While roughly one-third of the county’s residents do not have access to internet, high-speed or otherwise, the county’s broadband authority has continued its work to bring internet to more residents, including the areas of Snow Creek, Ferrum and Union Hall.

Meanwhile, the COVID-19 pandemic sent children home from schools to participate in online learning, and some workers were sent home to work virtually. The good news is some found they can do their jobs from home if they need to.

Councils, boards and government groups found that they could stream their meetings online and residents could watch from the safety of their homes. Something cities and towns across the United States already knew.

Yes, elsewhere in the world — even Roanoke — council and board meetings are online and stay online for residents to watch at their leisure. It was great to see the towns of Rocky Mount and Boones Mill stream their meetings for residents during the pandemic, but both have stopped. Why?

Franklin County Board of Supervisors began uploading their meetings to YouTube and the videos (mostly) remain online for residents to go back to. The supervisors also continue to stream their meetings live for residents. Kudos to them.

This is a practice that all governments, elected boards and councils should be participating in.
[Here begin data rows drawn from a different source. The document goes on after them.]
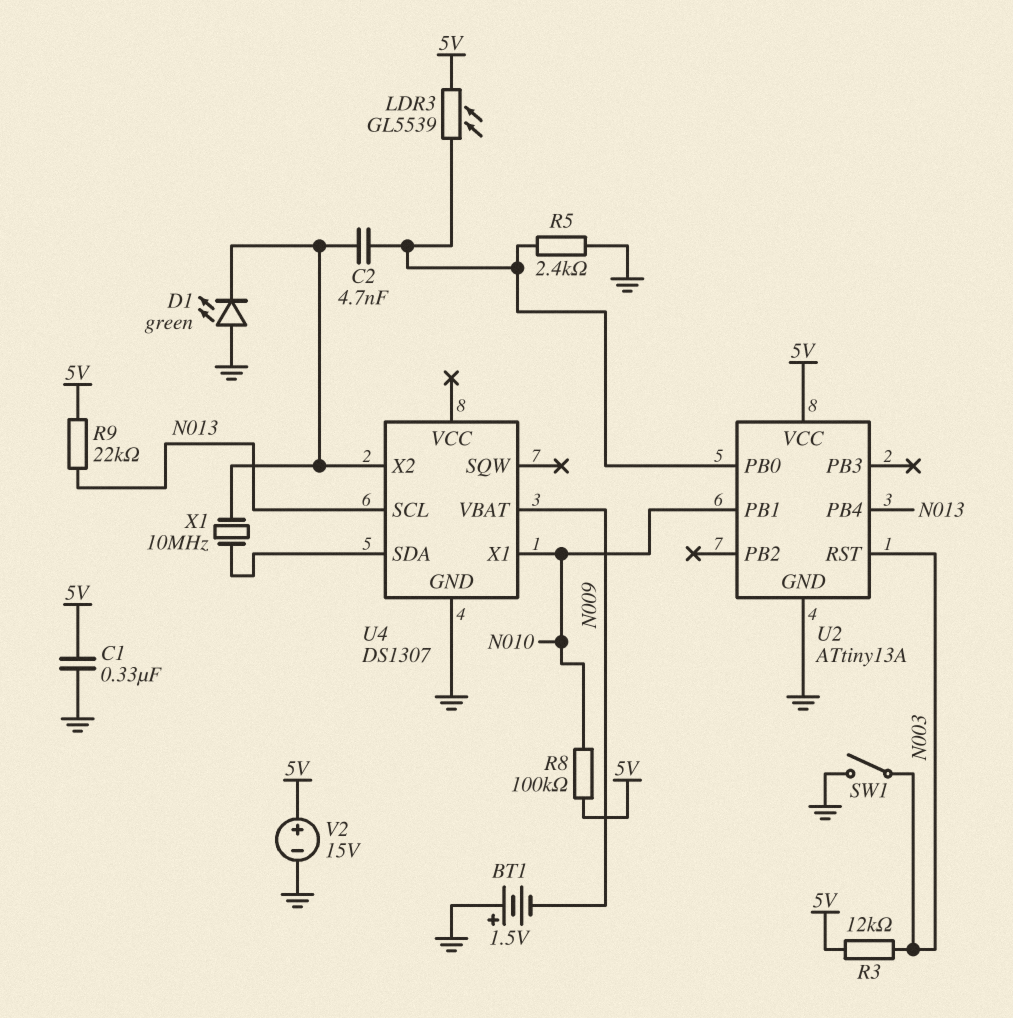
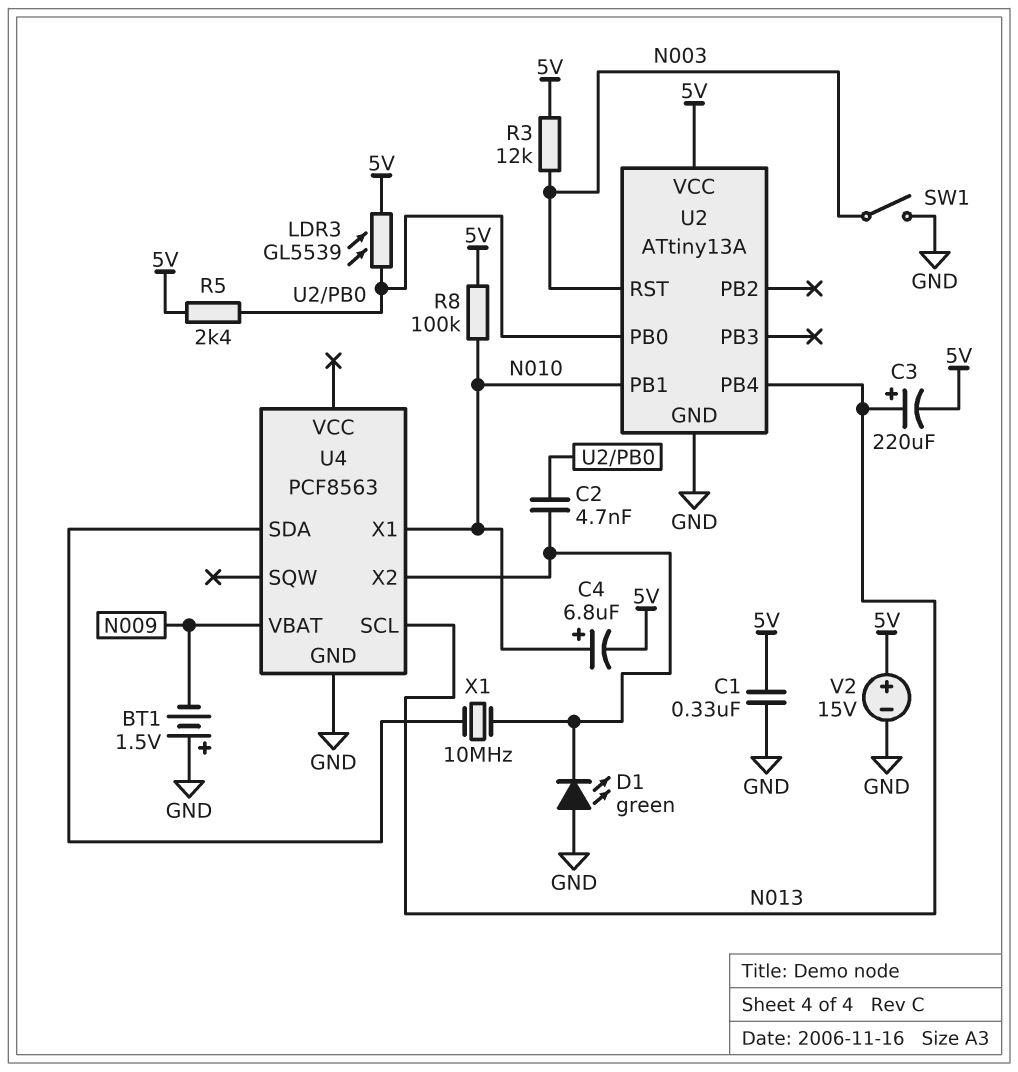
C3: none -> 220uF (plus N013, minus 5V)
C4: none -> 6.8uF (plus N010, minus 5V)
R5: 2.4k (GND, U2/PB0) -> 2.4k (5V, U2/PB0)
R9: 22k (5V, N013) -> none
U4: DS1307 -> PCF8563

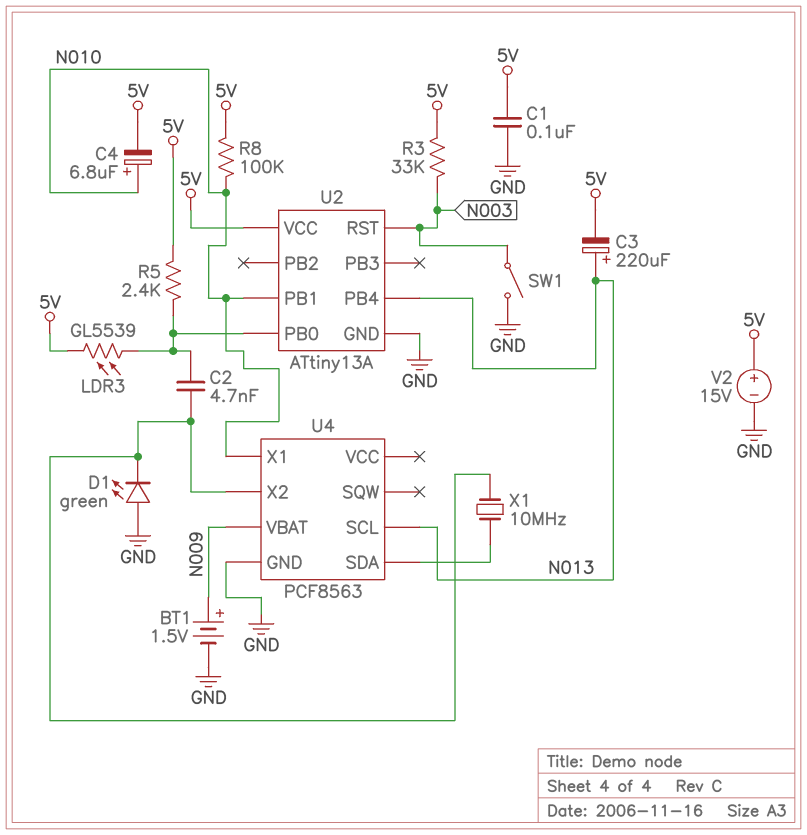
BT1: 1.5V (plus GND, minus N009) -> 1.5V (plus N009, minus GND)
C1: 330nF (5V, GND) -> 100nF (5V, GND)
R3: 12k (5V, N003) -> 33k (5V, N003)

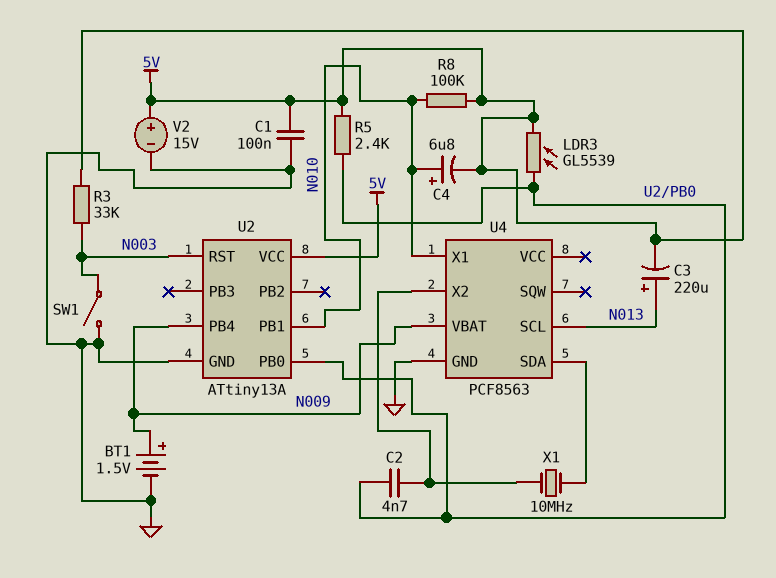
D1: LED green (A GND, K U4/X2) -> none
U2 pin PB4: N013 -> N009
There should be links on their websites to the meeting videos right along with the agendas and minutes. Not everyone can attend a meeting at the designated time, but may still have an interest. The pandemic has made this even more important, because with social distancing practices not as many people can enter the meeting chambers at one time as evidenced by last month’s board of supervisors meeting.

Residents were escorted in a few at time, because there was a cap of 40 people allowed inside at one time. Many residents attended to speak and listen on one particular topic — the fate of the Confederate statue that stands in front of the courthouse. However, not everyone could hear the entire discussion or other people’s comments because once they spoke, in order to allow others to come in and speak to the board, they had to leave. Having these videos online gives residents a chance to stream the meeting or pull it up when they get home and listen to others’ viewpoints and the discussion the board members had.

Recent school board meetings have been livestreamed, but then the videos disappear. According to the division’s website, the meetings are to be made available on the division’s Facebook page and website. The videos never appear on the Facebook page, and while they may appear on the website for a time, they disappear quickly.

We’d like to see this practice change. Much like the county’s access to broadband is changing we need to improve our communication with residents, in the towns and county.